Texto:
::::::
A nível dos recursos humanos, é vital que Portugal
reforce o seu papel como centro europeu de engenharia, para o que tem de formar mais engenheiros, não só de
‘software’ ou eletrotecnia, mas também mecânicos, civis, químicos, mineiros,
físicos tecnológicos, aeroespaciais e outros; é preciso criar ‘kits’ pedagógicos ilustrativos das profissões
mais necessárias para atrair estudantes do ensino secundário; importa
implementar um “novo ciclo de
investimento e desenvolvimento” para “cobrir fragilidades que ainda existem na
capacidade do sistema científico” na formação de investigadores e no acesso
às tecnologias, devendo as escolas superiores de sistemas digitais, escolas de
pós-graduação e centros colaborativos de formação ser dos principais destinatários
destes investimentos; é imperioso incrementar a ligação de projetos como a rede
de laboratórios colaborativos e as parcerias das universidades portuguesas com
grandes instituições científicas norte-americanas (MIT e Carnegie
Mellon, por exemplo) e com as empresas”; há que dar prioridade ao “projeto para a Rede Ibérica de Computação Avançada e
Supercomputação Verde”; e é de reforçar os meios do Centro de Computação
Avançada da Universidade do Minho.
No campo da afirmação externa, Portugal deve reforçar a cooperação geopolítica e económica para se tornar
um ‘player’, pois o Atlântico, a ressurgir como grande plataforma
energética e comercial, “será uma das grandes vias marítimas do século XXI”, o
que representa uma possibilidade imensa de mudar o estatuto e a trajetória de
Portugal. O objetivo é transformar Portugal numa potência média do ‘soft power’ (poder de persuasão), ligando a diplomacia, as missões de solidariedade
internacional das Forças Armadas, a tecnologia e a necessidade de combater as
ameaças globais e abrindo caminho para a criação de plataformas colaborativas
que podem resolver problemas e abrir novas vias para a cooperação geopolítica e
económica.
::::::
Informação de origem:
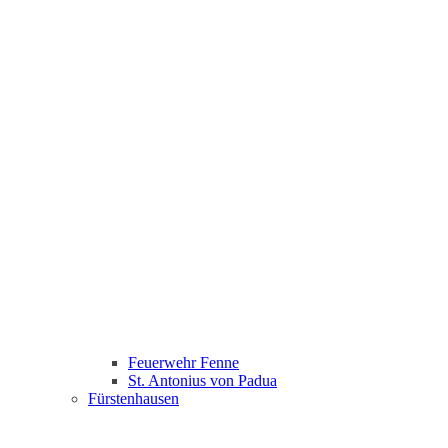
Feuerwehr Fenne
St. Antonius von Padua
Fürstenhausen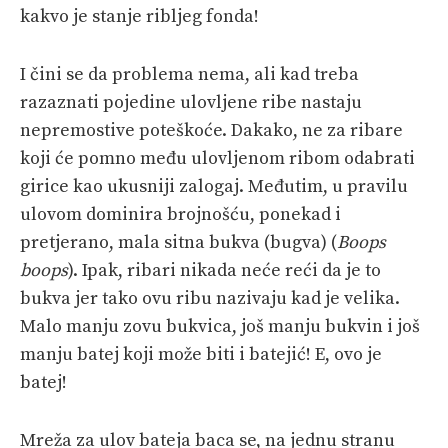
kakvo je stanje ribljeg fonda!
I čini se da problema nema, ali kad treba
razaznati pojedine ulovljene ribe nastaju
nepremostive poteškoće. Dakako, ne za ribare
koji će pomno među ulovljenom ribom odabrati
girice kao ukusniji zalogaj. Međutim, u pravilu
ulovom dominira brojnošću, ponekad i
pretjerano, mala sitna bukva (bugva) (
Boops
boops
). Ipak, ribari nikada neće reći da je to
bukva jer tako ovu ribu nazivaju kad je velika.
Malo manju zovu bukvica, još manju bukvin i još
manju batej koji može biti i batejić! E, ovo je
batej!
Mreža za ulov bateja baca se, na jednu stranu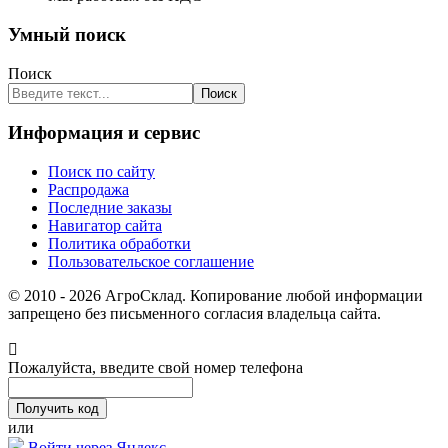
Умный поиск
Поиск
Поиск
Информация и сервис
Поиск по сайту
Распродажа
Последние заказы
Навигатор сайта
Политика обработки
Пользовательское соглашение
© 2010 - 2026 АгроСклад. Копирование любой информации
запрещено без письменного согласия владельца сайта.
Пожалуйста, введите свой номер телефона
или
Войти через Яндекс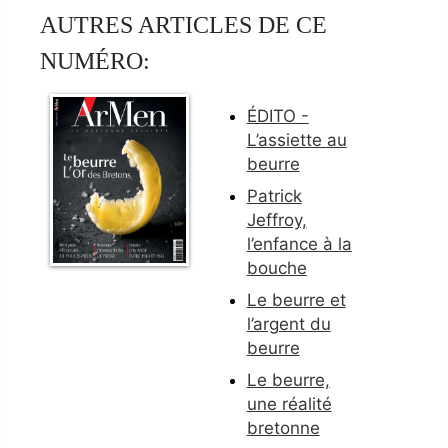
AUTRES ARTICLES DE CE
NUMÉRO:
ÉDITO -
L’assiette au
beurre
Patrick
Jeffroy,
l’enfance à la
bouche
Le beurre et
l’argent du
beurre
Le beurre,
une réalité
bretonne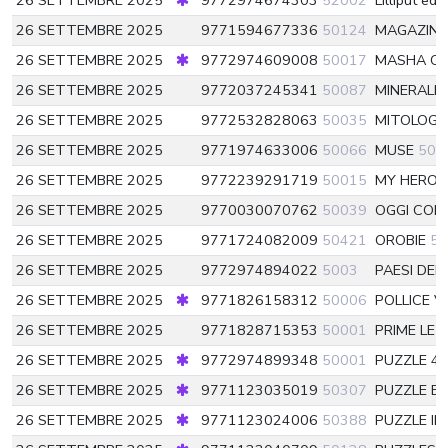
26 SETTEMBRE 2025
9772974674303
52002
Lilliput ed
26 SETTEMBRE 2025
9771594677336
50124
MAGAZINE
26 SETTEMBRE 2025
9772974609008
50017
MASHA OR
26 SETTEMBRE 2025
9772037245341
50087
MINERALI
26 SETTEMBRE 2025
9772532828063
50035
MITOLOGI
26 SETTEMBRE 2025
9771974633006
50066
MUSE
500
26 SETTEMBRE 2025
9772239291719
50015
MY HERO 
26 SETTEMBRE 2025
9770030070762
50039
OGGI COM
26 SETTEMBRE 2025
9771724082009
50421
OROBIE
50
26 SETTEMBRE 2025
9772974894022
5003
PAESI DE
26 SETTEMBRE 2025
9771826158312
50006
POLLICE V
26 SETTEMBRE 2025
9771828715353
50001
PRIME LEZI
26 SETTEMBRE 2025
9772974899348
50001
PUZZLE 4
26 SETTEMBRE 2025
9771123035019
50307
PUZZLE BE
26 SETTEMBRE 2025
9771123024006
50388
PUZZLE IN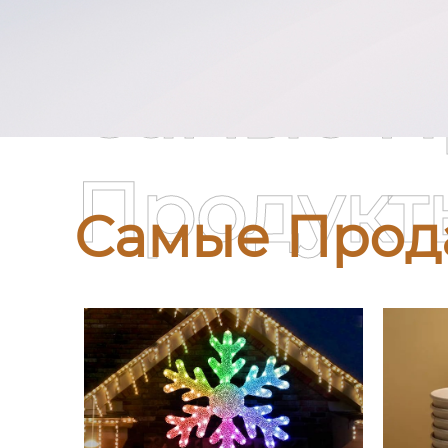
Самые П
Продукт
Самые Прод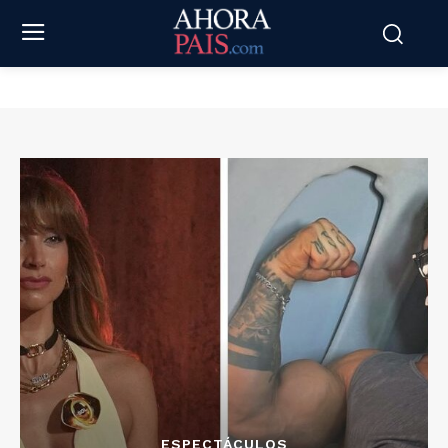
ESPECTÁCULOS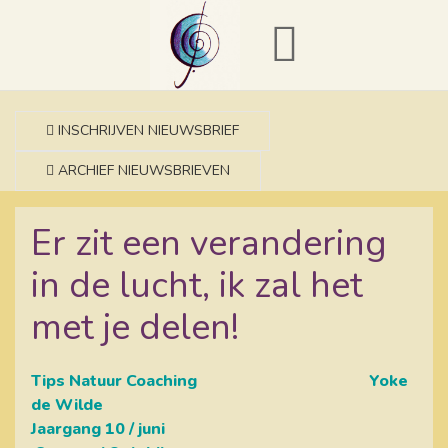
INSCHRIJVEN NIEUWSBRIEF
ARCHIEF NIEUWSBRIEVEN
Er zit een verandering
in de lucht, ik zal het
met je delen!
Tips Natuur Coaching Yoke
de Wilde
Jaargang 10 / juni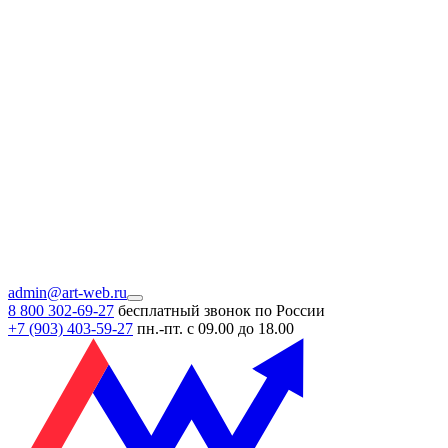
admin@art-web.ru
8 800 302-69-27
бесплатный звонок по России
+7 (903)
403-59-27
пн.-пт. с 09.00 до 18.00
::::::
Explique, em uma a três frases, por que motivo o texto defende que Portugal deve reforçar a cooperação geopolítica e económica para se tornar um ‘player’.

Espaço para resposta:
O Atlântico está a ressurgir como grande plataforma energética e comercial e será uma das grandes vias marítimas do século XXI. Isso representa uma possibilidade imensa de mudar o estatuto e a trajetória de Portugal.